Board of Directors, Chairman of the Board/CEO, Executive Leadership; Board Committees: Audit Committee, Governance/Nominating Committee, Compensation and Organization Committee, Finance Committee, Energy, Environmental and Operations Committee, Executive Committee. Information about these committees is available here.
According to the company’s Articles of Incorporation, the board will consist of no more than eleven directors, as determined by the board from time to time. The majority of the board will consist of directors who meet applicable independence requirements of the New York Stock Exchange (“independent directors”), which will be determined by the board on an annual basis.
For most of the company’s history the Chief Executive Officer has also served as Chairman of the Board. The board does not have a policy as to whether the role of CEO should be separate from that of chairman. The board selects the Chairman in a manner that it determines to be in the best interests of the company and its shareholders. This flexibility has allowed the board to determine whether the role should be separated based on the individuals serving and circumstances existing at that time. The board believes that it needs to retain the ability to balance the independent board structure with the flexibility to appoint as Chairman someone with hands-on knowledge of and experience in the operations of the company.

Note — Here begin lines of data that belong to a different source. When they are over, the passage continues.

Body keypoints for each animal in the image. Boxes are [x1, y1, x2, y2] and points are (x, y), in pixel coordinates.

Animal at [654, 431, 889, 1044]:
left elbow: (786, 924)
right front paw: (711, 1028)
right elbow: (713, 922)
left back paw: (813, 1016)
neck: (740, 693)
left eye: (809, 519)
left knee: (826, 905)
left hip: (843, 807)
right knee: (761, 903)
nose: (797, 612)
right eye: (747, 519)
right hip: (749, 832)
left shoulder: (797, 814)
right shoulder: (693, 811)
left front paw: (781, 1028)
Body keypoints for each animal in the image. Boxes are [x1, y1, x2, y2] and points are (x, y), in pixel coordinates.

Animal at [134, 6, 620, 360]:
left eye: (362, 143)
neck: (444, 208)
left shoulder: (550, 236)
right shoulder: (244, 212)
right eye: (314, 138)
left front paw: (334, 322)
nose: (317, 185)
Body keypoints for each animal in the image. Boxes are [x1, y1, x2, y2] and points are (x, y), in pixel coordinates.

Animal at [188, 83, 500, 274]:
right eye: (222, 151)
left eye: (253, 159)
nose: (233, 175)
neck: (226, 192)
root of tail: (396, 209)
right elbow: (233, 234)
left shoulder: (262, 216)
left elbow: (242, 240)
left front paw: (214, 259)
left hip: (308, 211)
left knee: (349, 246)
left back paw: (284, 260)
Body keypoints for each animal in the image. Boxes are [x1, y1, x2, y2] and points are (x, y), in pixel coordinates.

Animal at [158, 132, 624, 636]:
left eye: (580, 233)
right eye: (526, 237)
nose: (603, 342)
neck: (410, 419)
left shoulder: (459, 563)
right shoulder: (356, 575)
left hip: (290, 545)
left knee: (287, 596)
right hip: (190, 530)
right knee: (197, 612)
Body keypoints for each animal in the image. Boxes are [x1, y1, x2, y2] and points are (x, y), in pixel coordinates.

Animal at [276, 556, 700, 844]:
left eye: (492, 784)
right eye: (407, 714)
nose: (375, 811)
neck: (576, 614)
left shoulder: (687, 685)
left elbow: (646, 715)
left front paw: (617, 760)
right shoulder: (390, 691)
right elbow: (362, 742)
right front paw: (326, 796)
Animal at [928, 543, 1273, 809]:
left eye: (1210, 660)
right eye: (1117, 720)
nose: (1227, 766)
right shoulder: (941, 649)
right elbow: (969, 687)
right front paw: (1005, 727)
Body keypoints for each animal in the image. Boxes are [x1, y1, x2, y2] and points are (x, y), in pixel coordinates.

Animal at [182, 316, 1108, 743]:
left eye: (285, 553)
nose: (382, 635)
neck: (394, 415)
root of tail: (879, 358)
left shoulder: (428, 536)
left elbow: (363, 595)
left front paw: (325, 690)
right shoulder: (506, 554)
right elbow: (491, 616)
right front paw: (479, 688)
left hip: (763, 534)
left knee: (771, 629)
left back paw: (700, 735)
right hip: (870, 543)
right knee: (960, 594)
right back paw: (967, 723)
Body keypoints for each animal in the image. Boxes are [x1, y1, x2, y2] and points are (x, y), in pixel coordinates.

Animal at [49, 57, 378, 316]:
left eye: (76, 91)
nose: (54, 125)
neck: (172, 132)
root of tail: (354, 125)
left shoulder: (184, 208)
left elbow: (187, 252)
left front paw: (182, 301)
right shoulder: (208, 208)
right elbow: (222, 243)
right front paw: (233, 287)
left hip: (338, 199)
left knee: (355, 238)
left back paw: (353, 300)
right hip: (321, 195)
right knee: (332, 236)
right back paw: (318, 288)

The board periodically examines its governance practices, including the separation of the offices of chairman and CEO.
It is the policy of the board that a majority of the directors will be independent from management. Independence determinations are made on an annual basis at the time the board approves nominees for election at the next annual meeting and, if a director joins the board between annual meetings, at that time.
As of Dec. 31, 2010, there were 10 members of the board, 9 of whom are independent. The Chairman of the Board is the President and CEO of Avista Corp.
We strive to achieve the highest business and personal ethical standards, as well as compliance with the laws and regulations that apply to our business. Obeying the law, both in letter and in spirit, is the foundation on which this company’s ethical standards are built.
Because our business depends upon the reputation of the company and the Board of Directors, officers and employees for integrity and principled business conduct, Avista’s Code of Ethics goes beyond the requirements of the law.
It is the obligation of each and every member of the Board of Directors and each officer and employee of Avista to become familiar with the goals and policies of the company and integrate them into every aspect of our business. Our standard has been, and will continue to be, that of the highest ethical conduct. The complete Code of Ethics is here.
Shareholders and other interested parties may send correspondence to the board or individual directors through the Avista Corporate Secretary’s office. All communications will be forwarded to the person(s) to whom it is addressed unless it is determined that the communication does not relate to company or board business, is an advertisement or other solicitation, is frivolous or offensive, or is otherwise not appropriate to deliver.
Shareholder proposals, in writing, may be delivered to the company’s Corporate Secretary. Specific information about the process to do this can be found in the company’s proxy.
The message hotline number (1-877-861-6690) provides an alternate point of access for serious concerns regarding possible breaches of the Code, corporate policies, business ethics or environmental practices.
Directors’ compensation is determined by the board, based on recommendations of the Governance/Nominating Committee. Members of management who are also directors will not receive additional compensation for their service as directors. The board believes that it is important to align the interests of the board with the company’s shareholders and, accordingly, a portion of directors’ compensation will be provided and held in company stock.
The company requires its Board of Directors, officers, employees, consultants, representatives, and agents to avoid conflicts of interest, or even the appearance of such, between their obligations to the company and their personal affairs. None of these persons shall have an interest, position or relationship with any person, firm or corporation with whom the company does business or competes, if such interest, position or relationship would influence or might be likely to influence the actions of such individual in the performance of his or her duties.
The Governance/Nominating Committee annually reviews with the board the composition of the board as a whole and recommends if necessary, steps to be taken so that the board reflects the appropriate skills, attributes and characteristics required of board members all in the context of an assessment of the needs of the board and the Company at the time. In conducting this assessment, the committee considers diversity, retirement age, skills, and such other factors as it deems appropriate.